**Material for this task:**
........

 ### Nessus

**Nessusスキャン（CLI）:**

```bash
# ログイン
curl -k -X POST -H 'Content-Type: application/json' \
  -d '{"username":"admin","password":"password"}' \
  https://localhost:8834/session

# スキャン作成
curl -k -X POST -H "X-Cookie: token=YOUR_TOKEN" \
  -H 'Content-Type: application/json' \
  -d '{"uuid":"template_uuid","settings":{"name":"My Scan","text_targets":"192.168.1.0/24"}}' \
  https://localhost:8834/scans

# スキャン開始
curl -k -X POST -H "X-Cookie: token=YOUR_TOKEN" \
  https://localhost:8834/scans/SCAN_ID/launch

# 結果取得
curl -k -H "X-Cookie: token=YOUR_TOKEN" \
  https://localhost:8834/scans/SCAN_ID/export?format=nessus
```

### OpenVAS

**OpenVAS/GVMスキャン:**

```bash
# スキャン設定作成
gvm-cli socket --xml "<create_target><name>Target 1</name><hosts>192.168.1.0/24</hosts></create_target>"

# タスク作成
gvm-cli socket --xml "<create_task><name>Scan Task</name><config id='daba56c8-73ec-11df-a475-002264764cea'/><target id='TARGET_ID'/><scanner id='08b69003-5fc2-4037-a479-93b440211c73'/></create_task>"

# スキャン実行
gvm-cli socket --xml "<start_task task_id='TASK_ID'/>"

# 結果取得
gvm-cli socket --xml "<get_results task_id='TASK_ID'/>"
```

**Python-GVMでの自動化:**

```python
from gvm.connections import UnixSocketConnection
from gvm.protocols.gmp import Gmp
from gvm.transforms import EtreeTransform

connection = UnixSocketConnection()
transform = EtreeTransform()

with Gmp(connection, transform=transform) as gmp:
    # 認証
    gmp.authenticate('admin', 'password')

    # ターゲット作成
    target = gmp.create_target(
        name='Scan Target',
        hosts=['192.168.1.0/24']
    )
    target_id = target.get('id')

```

........

**What is being asked:** Pick out every line above that holds the word "json" and copy it.

**Task response:**
curl -k -X POST -H 'Content-Type: application/json' \
  -H 'Content-Type: application/json' \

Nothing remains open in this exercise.